Тот окинул взором крохотную фигурку и, полный изумления, граничившего почти с испугом, вскрикнул:
— Маленький Долинский! Мой крестник!
— Крестненький! — послышался звонкий ответ, и Андрюша со всех ног кинулся в широко раскрывшиеся ему объятия. Крепко поцеловав своего крестника, Алексей Яковлевич Шубин, исполненный волнения, кинулся было к матери, но чья-то нежная рука легла на его плечо.
— Там все кончено, Алеша, — послышался над ним голос юноши-охотника. — Ей ничем не поможешь уже… Позаботься теперь о ребенке. Мальчик умен и хорош, как картинка. Я хочу сделать его моим пажем.
— Воля Вашего Высочества для меня священна, — произнес Шубин и, подхватив на руки ребенка, понес его к своему коню.
— Стой! Куда ты меня несешь от матушки и ласкового дяди, крестненький? — тревожно вырвалось из груди Андрюши.

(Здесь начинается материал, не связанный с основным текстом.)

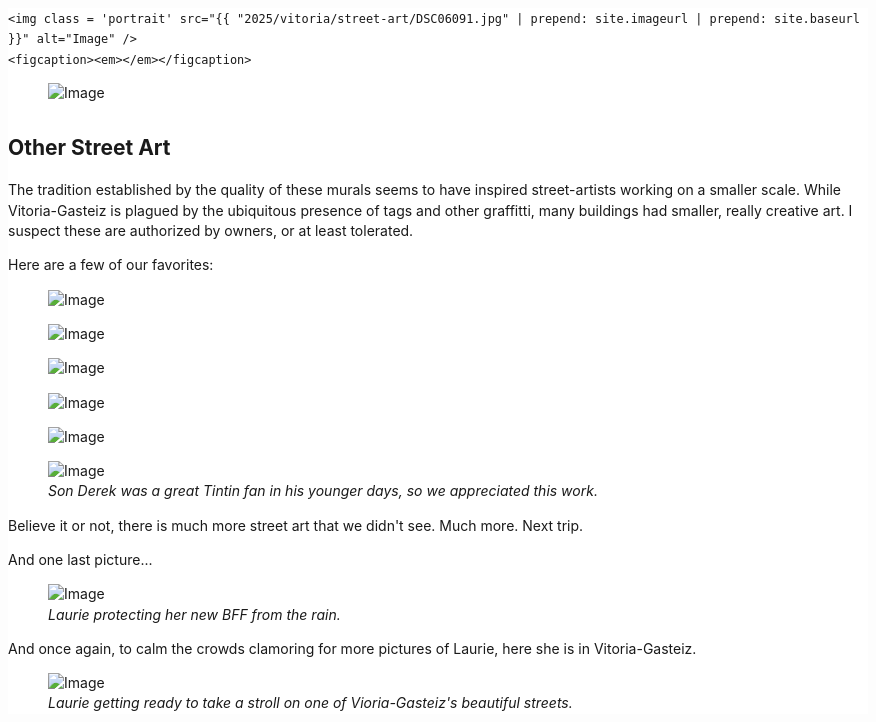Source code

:     <img class = 'portrait' src="{{ "2025/vitoria/street-art/DSC06091.jpg" | prepend: site.imageurl | prepend: site.baseurl  }}" alt="Image" />
    <figcaption><em></em></figcaption>
</figure>
<figure>
    <img class = 'portrait' src="{{ "2025/vitoria/street-art/DSC06092.jpg" | prepend: site.imageurl | prepend: site.baseurl  }}" alt="Image" />
    <figcaption><em></em></figcaption>
</figure>

<H2>Other Street Art</h2>
The tradition established by the quality of these murals seems to have inspired street-artists working on a smaller scale. While Vitoria-Gasteiz is plagued by the ubiquitous presence of tags and other graffitti, many buildings had smaller, really creative art. I suspect these are authorized by owners, or at least tolerated. 

Here are a few of our favorites:
<figure>
    <img class = 'landscape'  src="{{ "2025/vitoria/street-art/DSC06028.jpg" | prepend: site.imageurl | prepend: site.baseurl  }}" alt="Image" />
    <figcaption><em></em></figcaption>
</figure>
<figure>
    <img class = 'landscape'  src="{{ "2025/vitoria/street-art/DSC06027.jpg" | prepend: site.imageurl | prepend: site.baseurl  }}" alt="Image" />
    <figcaption><em></em></figcaption>
</figure>
<figure>
    <img  class = 'portrait' src="{{ "2025/vitoria/street-art/DSC06059.jpg" | prepend: site.imageurl | prepend: site.baseurl  }}" alt="Image" />
    <figcaption><em></em></figcaption>
</figure>

<figure>
    <img class = 'portrait'  src="{{ "2025/vitoria/street-art/IMG_7614.jpg" | prepend: site.imageurl | prepend: site.baseurl  }}" alt="Image" />
    <figcaption><em></em></figcaption>
</figure>
<figure >
    <img class = 'landscape'  src="{{ "2025/vitoria/street-art/IMG_7625.jpg" | prepend: site.imageurl | prepend: site.baseurl  }}" alt="Image" />
    <figcaption><em></em></figcaption>
</figure>

<figure>
    <img class = 'landscape'  src="{{ "2025/vitoria/street-art/DSC06062.jpg" | prepend: site.imageurl | prepend: site.baseurl  }}" alt="Image" />
    <figcaption><em>Son Derek was a great Tintin fan in his younger days, so we appreciated this work.</em></figcaption>
</figure>
Believe it or not, there is much more street art that we didn't see. Much more. Next trip.

And one last picture...
<figure>
    <img class = 'portrait'  src="{{ "2025/vitoria/street-art/IMG_7617.jpg" | prepend: site.imageurl | prepend: site.baseurl  }}" alt="Image" />
    <figcaption><em>Laurie protecting her new BFF from the rain.</em></figcaption>
</figure>
And once again, to calm the crowds clamoring for more pictures of Laurie, here she is in Vitoria-Gasteiz.
<figure>
    <img class = 'portrait' src="{{ "2025/vitoria/IMG_7577.jpg" | prepend: site.imageurl | prepend: site.baseurl  }}" alt="Image" />
    <figcaption><em>Laurie getting ready to take a stroll on one of Vioria-Gasteiz's beautiful streets.</em></figcaption>
</figure>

— Не бойся, милый! Твою маму привезут следом за нами.
— А ласковый дядя? Он тоже поедет со мной? Он ведь обещал проводить меня к самой царь-девице… Подожди его!
Голос малютки достиг ушей юноши-охотника. Он оглянулся, быстрыми шагами приблизился к Шубину и, протянув руки к находившемуся в его объятиях Андрюше, произнес чуть слышно:
— Бедный малютка! Клянусь, я заменю тебе отныне тех, кого ты потерял по воле злодеев.
И потом, быстрым движением, с ласковым возгласом добавил, срывая шапку с головы:
— Андрюша! Милый! Ты не узнаешь меня разве?
От этого движения тяжелая русая с золотым отливом коса скользнула с головы и мягкими волнами заструилась вдоль зеленого кафтана юноши. Синие глаза лучисто засияли навстречу глазам ребенка. Румяные уста улыбались, нежной, кроткой девичьей улыбкой.
Темные глаза Андрюши широко, изумленно раскрылись. Несколько секунд растерянно мигали черные ресницы. Вдруг вдохновенная улыбка озарила вспыхнувшее личико ребенка.
— Да, да, я узнаю тебя! Ты царь-девица из маминой сказки! — вскричал он и изо всех сил рванулся навстречу прекрасному видению.
Глава XI
Добрый гений Покровского
Октябрьский день клонился к вечеру. Во многих избах Покровской слободы зажглись лучины, засветились огоньки, прорвавшие темноту ранних осенних сумерек. Круглолицый месяц выплыл из-за темного облака и озарил тихим причудливым светом и тесноватые, крепкие избы, и широкую слободскую улицу, и окруженный тыном цесаревнин дворец.